* [AIM OF THE EXERCISE]
Write exactly the lines running from the start of the material below to the line that includes "right shoulder: (306, 219)", and include no pictures.

* [DATA EXCERPTS]
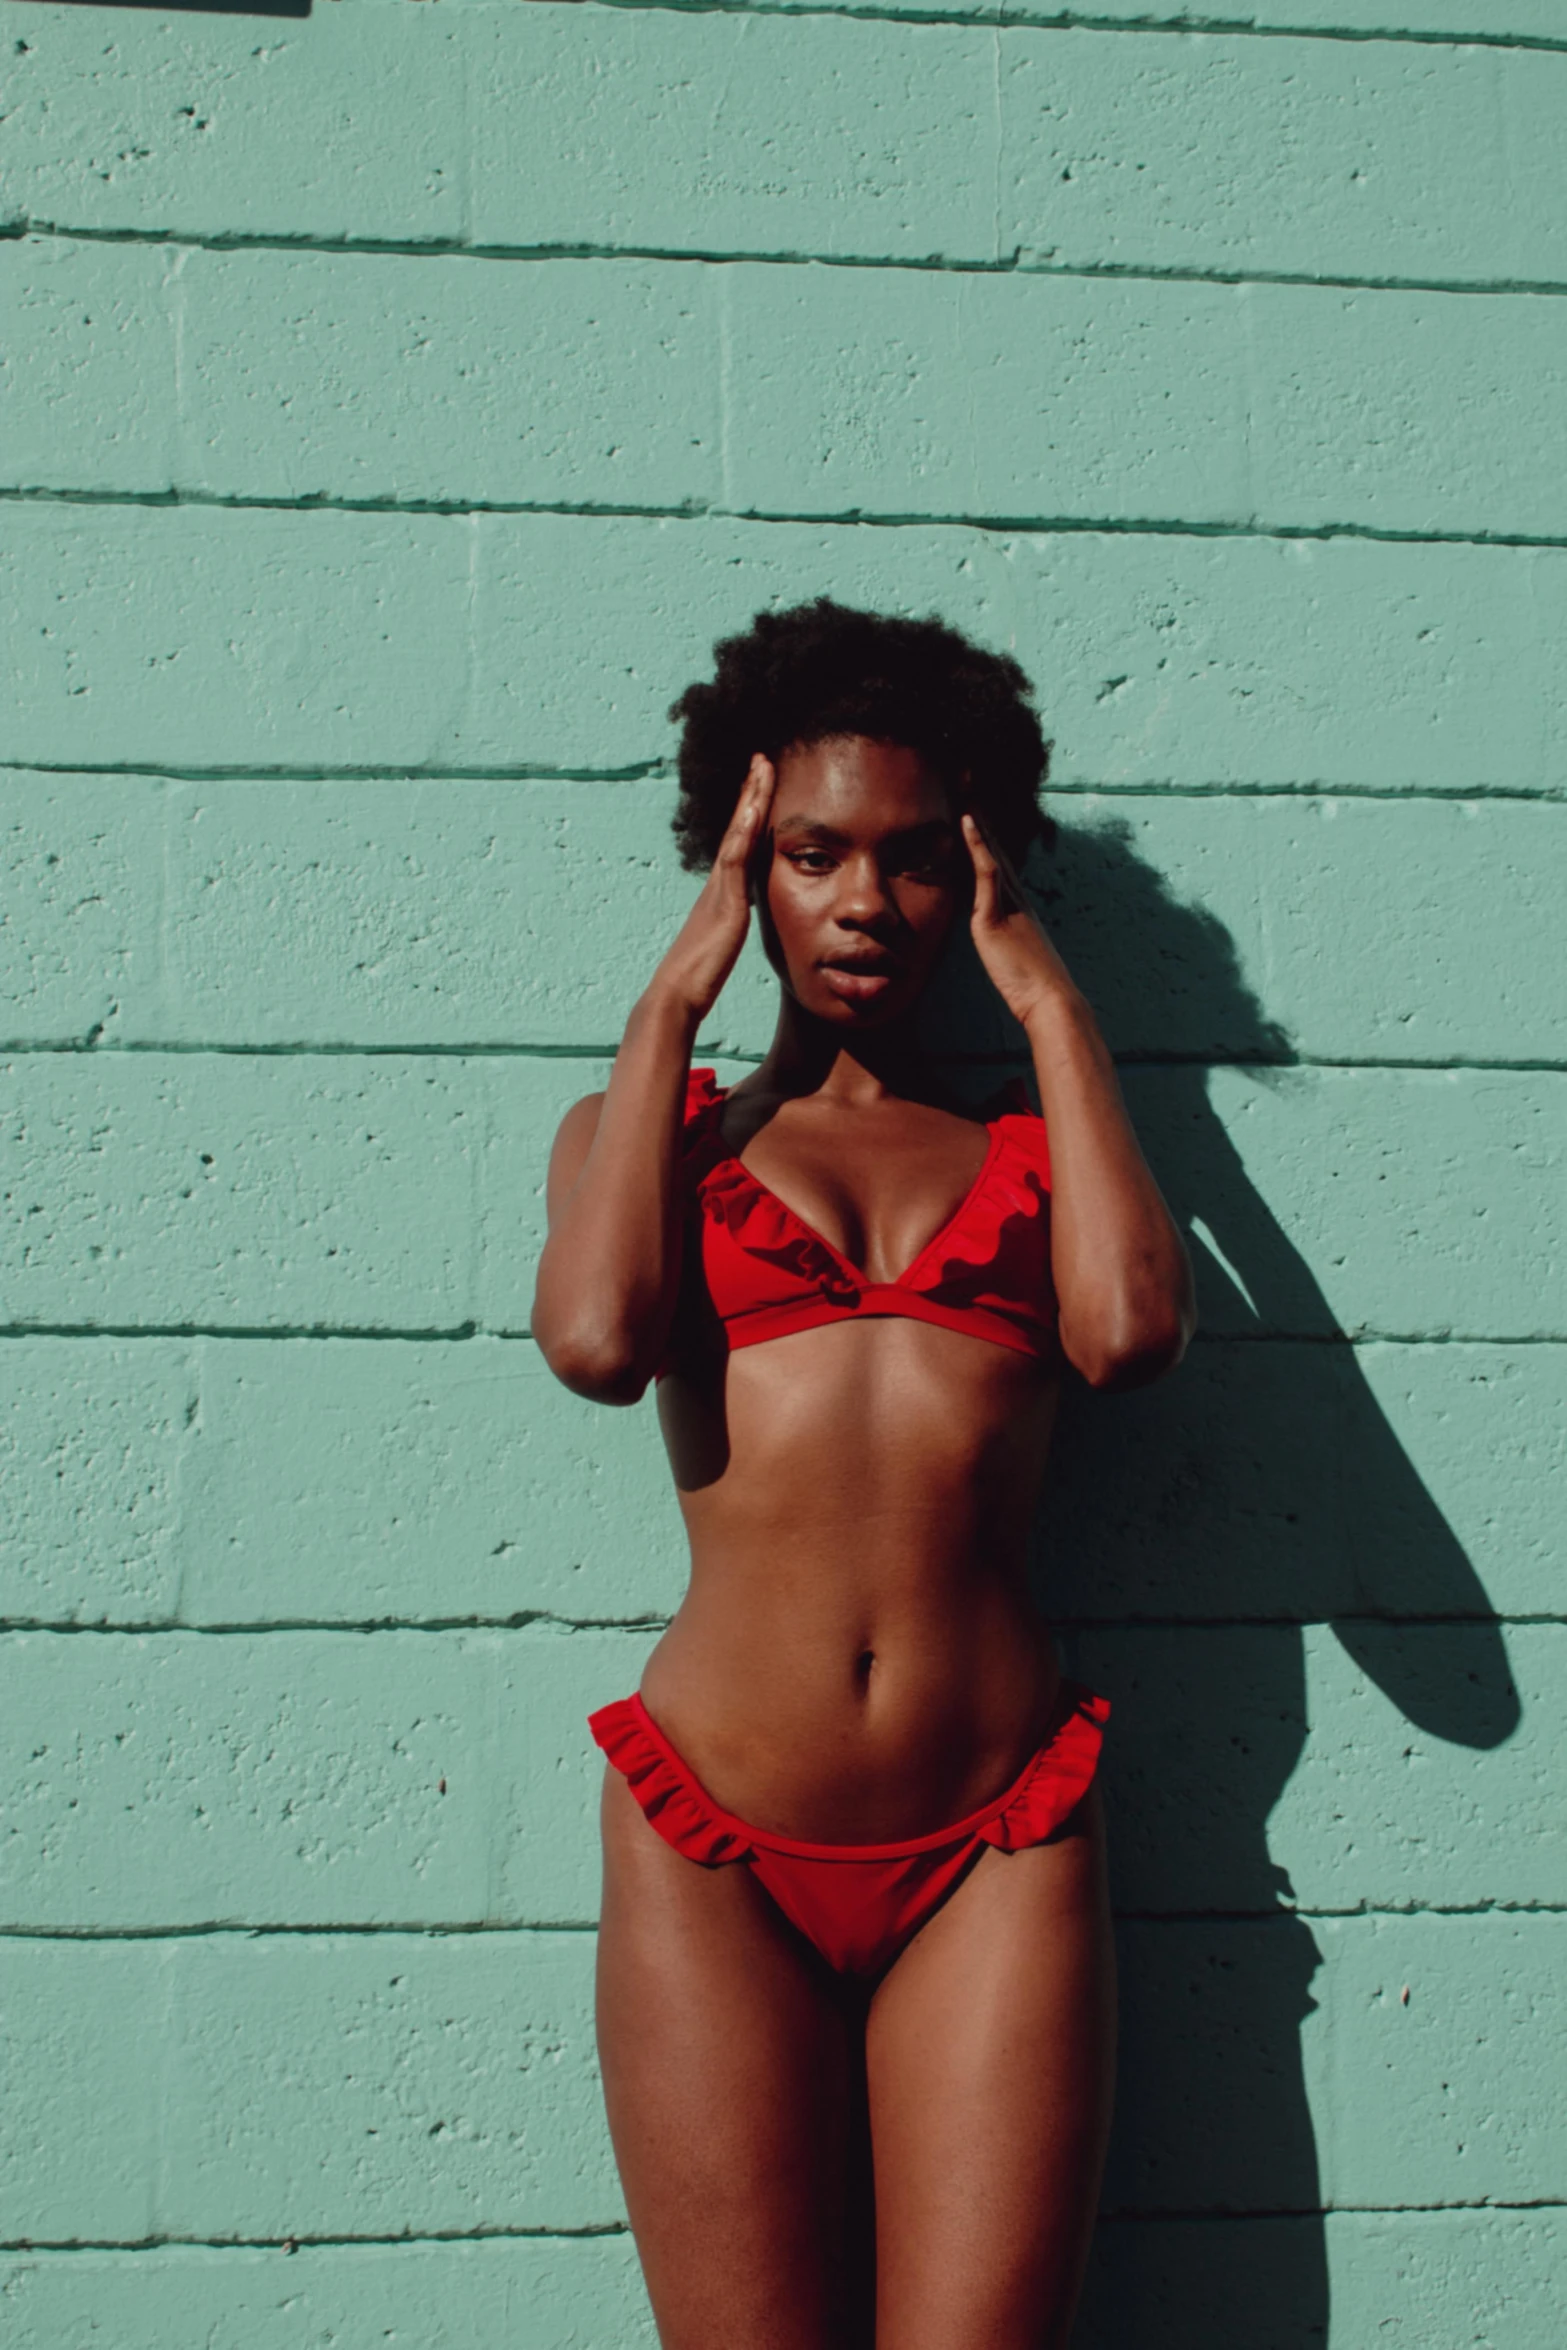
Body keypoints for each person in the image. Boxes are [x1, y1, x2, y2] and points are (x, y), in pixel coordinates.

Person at [532, 600, 1195, 2350]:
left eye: (913, 858)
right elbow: (600, 1343)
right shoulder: (641, 1139)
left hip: (996, 1833)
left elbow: (1127, 1333)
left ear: (973, 866)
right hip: (714, 1841)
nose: (861, 901)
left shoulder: (1034, 1155)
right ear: (744, 857)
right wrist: (676, 992)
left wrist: (1047, 994)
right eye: (811, 852)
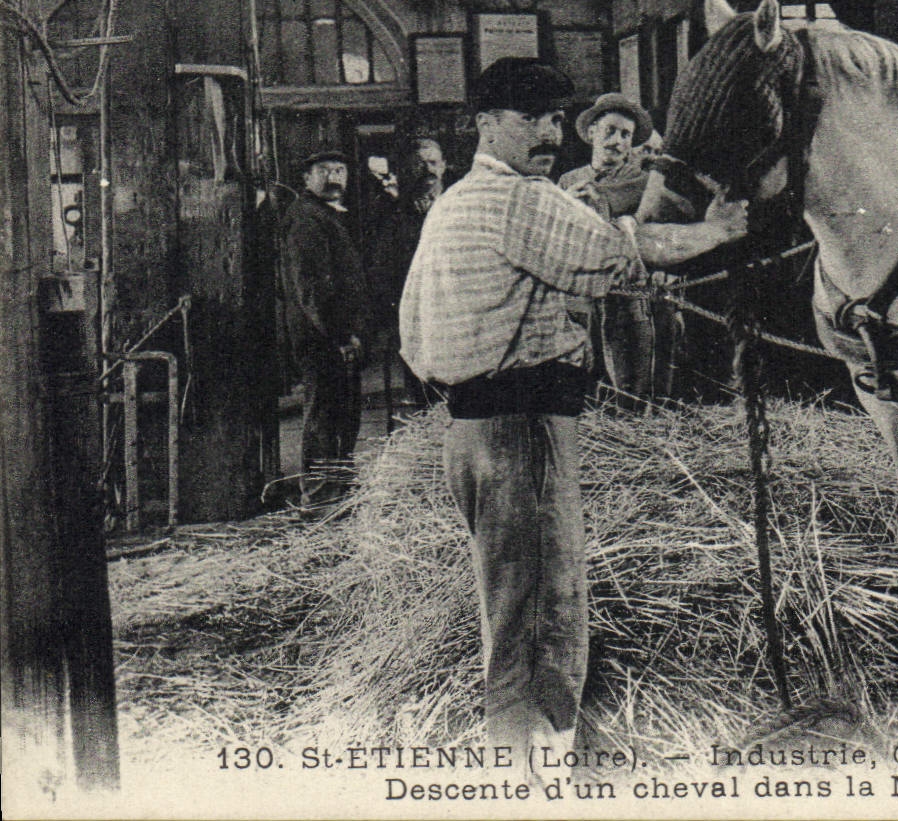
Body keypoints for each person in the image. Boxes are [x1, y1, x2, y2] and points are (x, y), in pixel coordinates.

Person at [397, 58, 748, 773]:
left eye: (557, 119)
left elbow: (410, 333)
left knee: (511, 606)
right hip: (525, 430)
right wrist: (721, 229)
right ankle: (532, 775)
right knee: (541, 618)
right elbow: (627, 253)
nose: (550, 134)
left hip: (469, 433)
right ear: (485, 124)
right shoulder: (522, 199)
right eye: (531, 119)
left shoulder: (451, 207)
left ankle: (532, 760)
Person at [279, 148, 369, 512]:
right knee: (325, 415)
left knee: (341, 414)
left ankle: (337, 489)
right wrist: (340, 336)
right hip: (323, 338)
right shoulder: (306, 219)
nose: (334, 177)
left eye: (340, 169)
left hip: (335, 336)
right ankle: (318, 497)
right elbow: (312, 289)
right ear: (305, 178)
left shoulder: (326, 215)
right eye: (323, 170)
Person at [559, 94, 660, 396]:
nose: (616, 141)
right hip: (580, 297)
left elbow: (656, 234)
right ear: (592, 133)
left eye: (625, 135)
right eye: (610, 131)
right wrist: (568, 206)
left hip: (628, 298)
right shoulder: (568, 181)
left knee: (629, 376)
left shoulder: (644, 184)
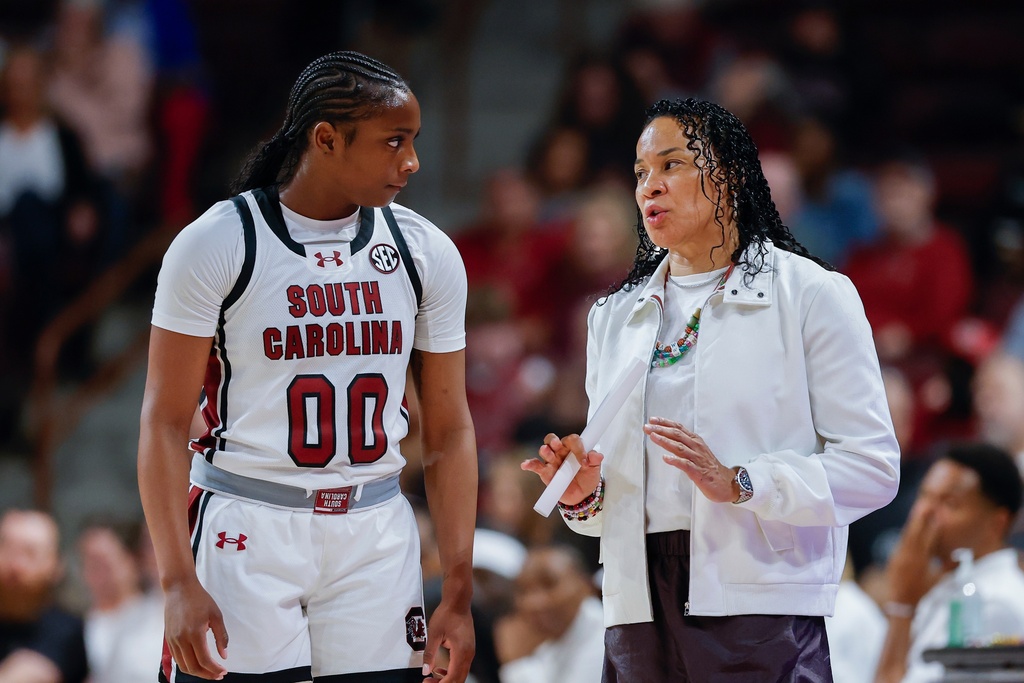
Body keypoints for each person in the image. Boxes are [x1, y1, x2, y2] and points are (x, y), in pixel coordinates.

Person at [523, 97, 900, 681]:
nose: (651, 185)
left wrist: (743, 482)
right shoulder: (613, 316)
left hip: (760, 601)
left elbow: (873, 467)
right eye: (641, 173)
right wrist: (584, 496)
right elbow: (613, 509)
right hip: (634, 605)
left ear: (730, 176)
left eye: (671, 165)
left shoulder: (812, 294)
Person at [137, 51, 477, 683]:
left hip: (375, 528)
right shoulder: (218, 242)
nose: (412, 161)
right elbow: (162, 423)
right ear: (326, 138)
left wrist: (458, 586)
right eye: (393, 142)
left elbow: (451, 429)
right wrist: (176, 581)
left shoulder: (423, 250)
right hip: (248, 521)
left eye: (414, 142)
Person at [873, 443, 1024, 683]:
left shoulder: (992, 602)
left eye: (949, 503)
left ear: (998, 522)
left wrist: (902, 604)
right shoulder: (952, 582)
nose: (923, 513)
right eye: (924, 495)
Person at [493, 545, 604, 683]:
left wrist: (516, 664)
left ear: (586, 585)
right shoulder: (547, 643)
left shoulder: (606, 642)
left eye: (549, 584)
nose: (533, 603)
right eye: (523, 590)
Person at [0, 509, 88, 683]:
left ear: (56, 566)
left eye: (29, 553)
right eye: (6, 548)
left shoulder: (66, 629)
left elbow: (32, 673)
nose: (15, 565)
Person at [77, 518, 164, 683]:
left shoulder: (160, 612)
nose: (100, 575)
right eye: (91, 563)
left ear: (131, 560)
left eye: (105, 564)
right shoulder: (75, 627)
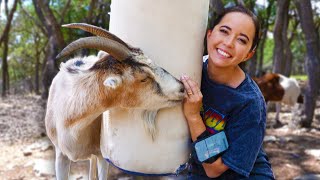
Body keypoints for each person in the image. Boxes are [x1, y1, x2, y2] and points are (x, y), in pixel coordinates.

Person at [180, 5, 275, 179]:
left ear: (248, 54)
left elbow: (214, 169)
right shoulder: (191, 70)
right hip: (200, 170)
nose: (229, 43)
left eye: (242, 40)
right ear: (209, 35)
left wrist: (194, 116)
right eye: (224, 31)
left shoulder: (250, 103)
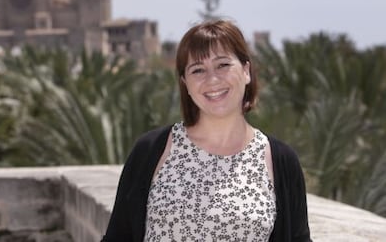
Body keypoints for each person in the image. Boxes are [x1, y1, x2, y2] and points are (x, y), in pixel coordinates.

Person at [101, 20, 312, 242]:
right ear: (186, 83)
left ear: (246, 71)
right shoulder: (152, 151)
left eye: (223, 65)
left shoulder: (280, 161)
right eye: (198, 70)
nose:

* [TASK RESPONSE]
Body keypoints for each person in the image. Boxes are [x1, y1, x2, y2] and points are (x, y), in pixel coordinates.

Person at [532, 600, 1195, 2350]:
left eye: (913, 858)
right elbow: (600, 1343)
right shoulder: (641, 1139)
left hip: (996, 1833)
left elbow: (1127, 1333)
left ear: (973, 866)
right hip: (714, 1841)
nose: (861, 901)
left shoulder: (1034, 1155)
right ear: (744, 857)
right wrist: (676, 992)
left wrist: (1047, 994)
right eye: (811, 852)
Body keypoints for each person in the image. Boxes are [x1, y1, x2, y2] and points are (x, y), in pixel coordinates.

Person at [397, 58, 748, 773]:
left eye: (557, 119)
left elbow: (410, 333)
left knee: (511, 606)
right hip: (525, 430)
right wrist: (721, 229)
right ankle: (532, 775)
right knee: (541, 618)
right elbow: (627, 253)
nose: (550, 134)
left hip: (469, 433)
right ear: (485, 124)
right shoulder: (522, 199)
right eye: (531, 119)
left shoulder: (451, 207)
left ankle: (532, 760)
Person at [279, 148, 369, 512]:
right knee: (325, 415)
left knee: (341, 414)
left ankle: (337, 489)
right wrist: (340, 336)
right hip: (323, 338)
right shoulder: (306, 219)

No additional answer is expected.